■ **Exercise prompt**
Output range, inclusive: from the line containing "wrist: (486, 278)" to the line containing "pinky tip: (425, 237)". Restate those lines from the data below word for word and only those.
BEGIN Supplied records
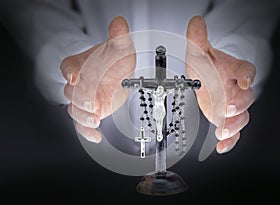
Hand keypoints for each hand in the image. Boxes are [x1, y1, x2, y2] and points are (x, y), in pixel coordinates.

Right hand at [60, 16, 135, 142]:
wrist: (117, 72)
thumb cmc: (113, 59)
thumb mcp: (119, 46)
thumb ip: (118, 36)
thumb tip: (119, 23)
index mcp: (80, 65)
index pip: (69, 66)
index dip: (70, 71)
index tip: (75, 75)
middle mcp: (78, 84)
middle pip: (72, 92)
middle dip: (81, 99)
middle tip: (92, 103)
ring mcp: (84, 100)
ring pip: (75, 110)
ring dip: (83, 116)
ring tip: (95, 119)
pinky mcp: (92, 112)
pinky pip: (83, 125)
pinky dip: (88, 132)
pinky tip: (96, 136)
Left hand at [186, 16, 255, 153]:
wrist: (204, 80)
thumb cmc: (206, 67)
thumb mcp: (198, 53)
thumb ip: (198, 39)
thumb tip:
END Supplied records
BEGIN Supplied records
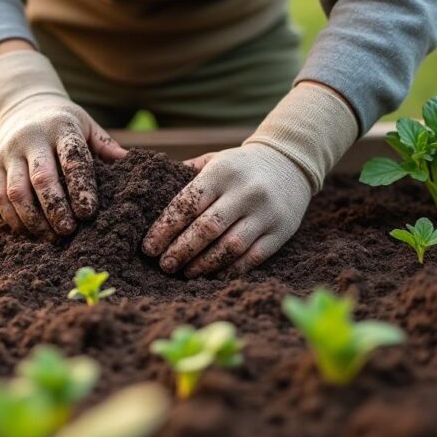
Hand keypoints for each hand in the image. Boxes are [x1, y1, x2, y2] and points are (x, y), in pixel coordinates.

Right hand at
END Supplied records
BEGIN Supplied records
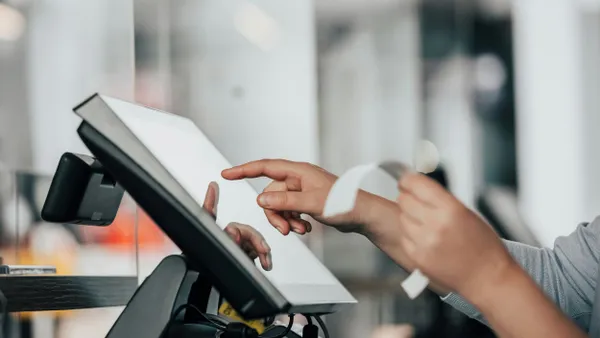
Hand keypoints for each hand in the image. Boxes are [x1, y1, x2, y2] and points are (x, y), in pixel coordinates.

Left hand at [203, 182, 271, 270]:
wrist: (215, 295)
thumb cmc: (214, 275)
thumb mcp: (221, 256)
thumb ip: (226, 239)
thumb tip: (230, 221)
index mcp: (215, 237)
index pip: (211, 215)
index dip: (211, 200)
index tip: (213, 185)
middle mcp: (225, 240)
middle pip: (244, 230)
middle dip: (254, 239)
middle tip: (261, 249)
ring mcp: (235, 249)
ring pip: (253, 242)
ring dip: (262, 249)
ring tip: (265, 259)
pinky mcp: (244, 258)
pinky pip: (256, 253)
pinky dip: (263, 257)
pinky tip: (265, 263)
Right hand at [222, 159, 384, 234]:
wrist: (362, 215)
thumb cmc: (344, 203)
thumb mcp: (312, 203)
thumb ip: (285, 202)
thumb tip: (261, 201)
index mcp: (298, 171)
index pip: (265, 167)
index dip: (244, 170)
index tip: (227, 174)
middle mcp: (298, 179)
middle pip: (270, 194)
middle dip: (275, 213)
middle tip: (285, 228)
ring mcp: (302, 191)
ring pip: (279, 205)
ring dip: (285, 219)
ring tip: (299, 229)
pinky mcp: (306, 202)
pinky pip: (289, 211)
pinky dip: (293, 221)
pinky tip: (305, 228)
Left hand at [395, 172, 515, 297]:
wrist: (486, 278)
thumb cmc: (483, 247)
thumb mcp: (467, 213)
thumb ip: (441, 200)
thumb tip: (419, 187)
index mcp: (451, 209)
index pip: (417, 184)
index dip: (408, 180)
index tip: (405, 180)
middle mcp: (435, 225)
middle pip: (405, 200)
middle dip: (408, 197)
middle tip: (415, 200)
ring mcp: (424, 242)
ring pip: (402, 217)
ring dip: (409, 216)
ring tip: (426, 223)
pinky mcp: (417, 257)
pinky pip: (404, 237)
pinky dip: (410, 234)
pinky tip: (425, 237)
END Supplied records
■ **Completed exercise**
wrist: (486, 278)
thumb cmc: (483, 247)
thumb mcp: (467, 213)
thumb ip: (441, 200)
thumb tip: (419, 187)
index mcp: (451, 209)
index pip: (417, 184)
index dip: (408, 180)
index tip: (405, 180)
middle mcp: (435, 225)
middle pip: (405, 200)
middle dip: (408, 197)
middle tip: (415, 200)
ring mcp: (424, 242)
ring pip: (402, 217)
ring dip: (409, 216)
ring tip: (426, 223)
pinky mcp: (417, 257)
pinky pip: (404, 237)
pinky dip: (410, 234)
pinky tip: (425, 237)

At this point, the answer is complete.